After I made my bows and poured the tea, my sensei silently motioned for me to go take the doan spot.  I often have this honor (and I do consider this an honor) because I have, as he has recently said to me, "a generally imperturbable nature in those roles", and the ability to 'wing it' rather well, which is helpful when a ceremony calls for something other than our boilerplate form.  I sat down on the cushion, and waited for cues from the ordained monastic.  But the perturbations were still ringing through time and space.  It was a bit bumpy on the way out of the ceremony, but we got through, as we always do.

On the way home, I was thinking about entropy again.  I stopped and thought about my lost friend in that light; how she was gone before she should have been, all because the Universe overwhelmed her.  I thought about the Dharma, and how it has made my life so much more manageable, and suddenly, I started feeling an anger welling up inside me.  If this worked so well for me, through my father's death, through my illness of mind and spirit, through the trauma of separation from my daughter, her return while in the throes of a serious addiction, my divorce after 9 years with someone... if the Dharma was so damn all-powerful, why couldn't it have changed this awful outcome for my friend and Dharma sister?
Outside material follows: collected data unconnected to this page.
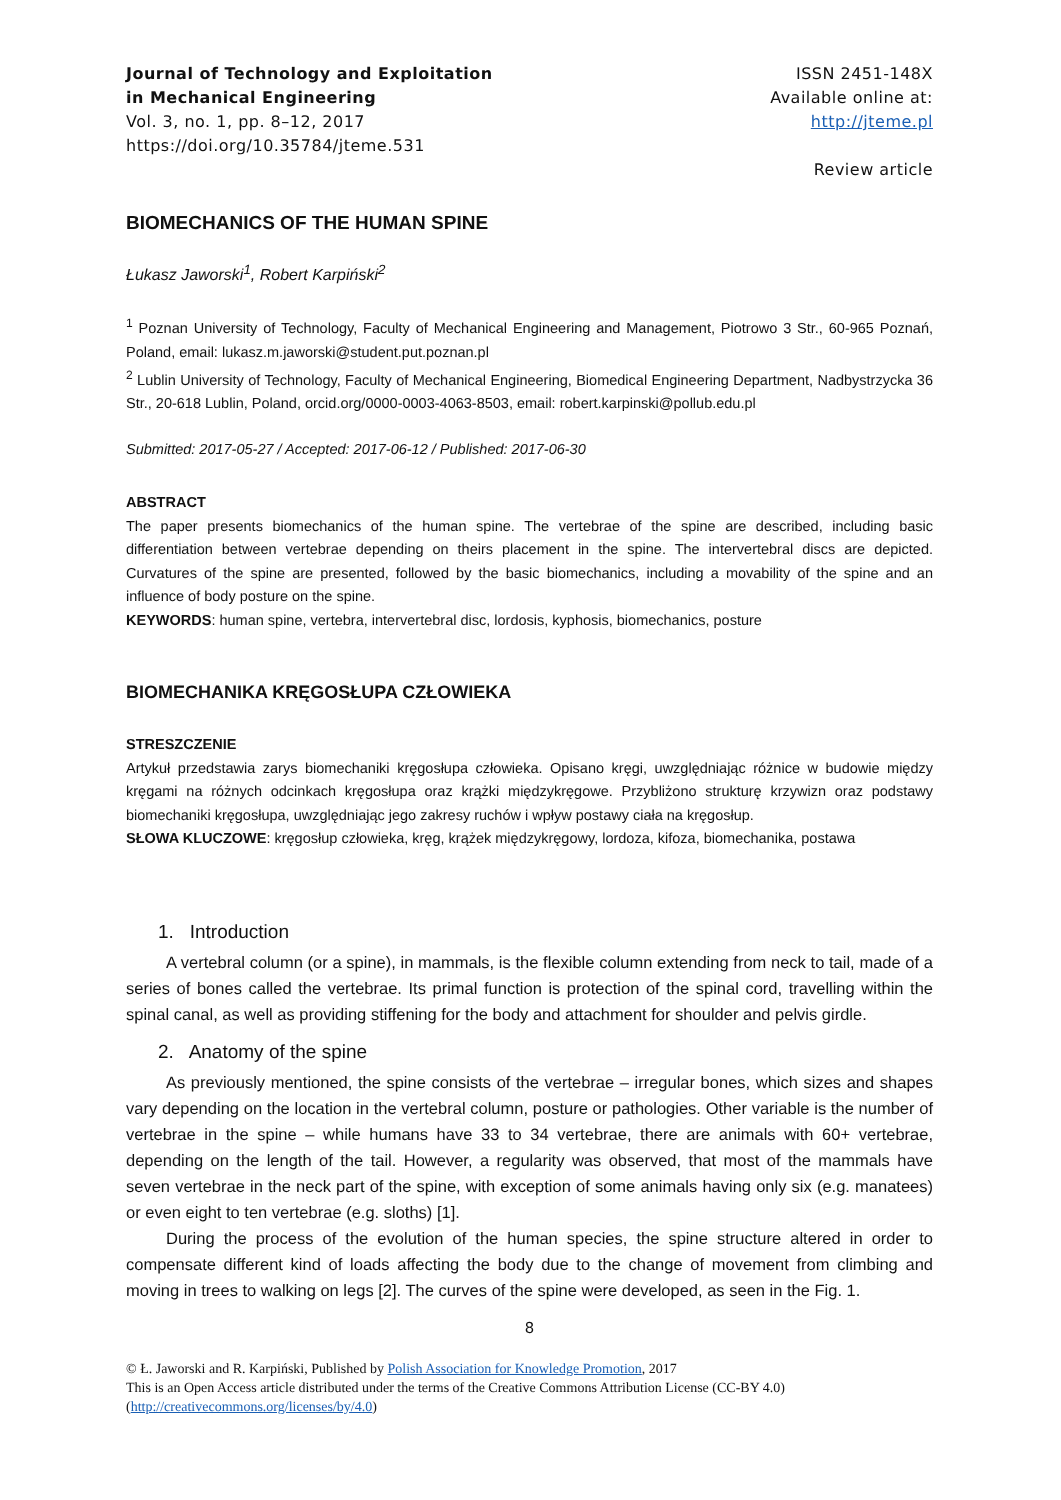Journal of Technology and Exploitation
in Mechanical Engineering
Vol. 3, no. 1, pp. 8–12, 2017
https://doi.org/10.35784/jteme.531
ISSN 2451-148X
Available online at:
http://jteme.pl
Review article
BIOMECHANICS OF THE HUMAN SPINE
Łukasz Jaworski<sup>1</sup>, Robert Karpiński<sup>2</sup>
<sup>1</sup> Poznan University of Technology, Faculty of Mechanical Engineering and Management, Piotrowo 3 Str., 60-965 Poznań, Poland, email: lukasz.m.jaworski@student.put.poznan.pl
<sup>2</sup> Lublin University of Technology, Faculty of Mechanical Engineering, Biomedical Engineering Department, Nadbystrzycka 36 Str., 20-618 Lublin, Poland, orcid.org/0000-0003-4063-8503, email: robert.karpinski@pollub.edu.pl
Submitted: 2017-05-27 / Accepted: 2017-06-12 / Published: 2017-06-30
ABSTRACT
The paper presents biomechanics of the human spine. The vertebrae of the spine are described, including basic differentiation between vertebrae depending on theirs placement in the spine. The intervertebral discs are depicted. Curvatures of the spine are presented, followed by the basic biomechanics, including a movability of the spine and an influence of body posture on the spine.
KEYWORDS: human spine, vertebra, intervertebral disc, lordosis, kyphosis, biomechanics, posture
BIOMECHANIKA KRĘGOSŁUPA CZŁOWIEKA
STRESZCZENIE
Artykuł przedstawia zarys biomechaniki kręgosłupa człowieka. Opisano kręgi, uwzględniając różnice w budowie między kręgami na różnych odcinkach kręgosłupa oraz krążki międzykręgowe. Przybliżono strukturę krzywizn oraz podstawy biomechaniki kręgosłupa, uwzględniając jego zakresy ruchów i wpływ postawy ciała na kręgosłup.
SŁOWA KLUCZOWE: kręgosłup człowieka, kręg, krążek międzykręgowy, lordoza, kifoza, biomechanika, postawa
1. Introduction
A vertebral column (or a spine), in mammals, is the flexible column extending from neck to tail, made of a series of bones called the vertebrae. Its primal function is protection of the spinal cord, travelling within the spinal canal, as well as providing stiffening for the body and attachment for shoulder and pelvis girdle.
2. Anatomy of the spine
As previously mentioned, the spine consists of the vertebrae – irregular bones, which sizes and shapes vary depending on the location in the vertebral column, posture or pathologies. Other variable is the number of vertebrae in the spine – while humans have 33 to 34 vertebrae, there are animals with 60+ vertebrae, depending on the length of the tail. However, a regularity was observed, that most of the mammals have seven vertebrae in the neck part of the spine, with exception of some animals having only six (e.g. manatees) or even eight to ten vertebrae (e.g. sloths) [1].
During the process of the evolution of the human species, the spine structure altered in order to compensate different kind of loads affecting the body due to the change of movement from climbing and moving in trees to walking on legs [2]. The curves of the spine were developed, as seen in the Fig. 1.
8
© Ł. Jaworski and R. Karpiński, Published by Polish Association for Knowledge Promotion, 2017
This is an Open Access article distributed under the terms of the Creative Commons Attribution License (CC-BY 4.0)
(http://creativecommons.org/licenses/by/4.0)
I sat a bit more when I got back.  It presented itself to me readily.  I posted it on my Facebook status, as is my practice after returning from the zendo, as a way to share that energy.  Typically it's a pithy or quirky inside reference to something said in a Dharma talk, or a little insight I may have had about practice.  But there was no pith here.  This felt like something solid.  Something carved in stone that I suddenly was faced with, as if I was walking a mountain path, turned a corner, and saw this carved into a giant edifice:

The Dharma cannot save you from pain and suffering. This is not because the Dharma is impotent; it is because 'to be saved from something' implies that there is someone to save, and something to be saved from. The distinction is subtle, but that distinction is true Dharma.
For the next few Thursdays, I will be taking over her service position, as a tribute to her.  I will do my very best to encourage her on as she goes through the bardos to whatever her karma has aimed her towards, but it will be with a somberness that I haven't felt in a long time.

She hugged me the night of my 5-precepts ceremony, just a few days ago.  It felt weird.  Now I know why.

Goodbye, Asia.  Move on.  And may your next life go well.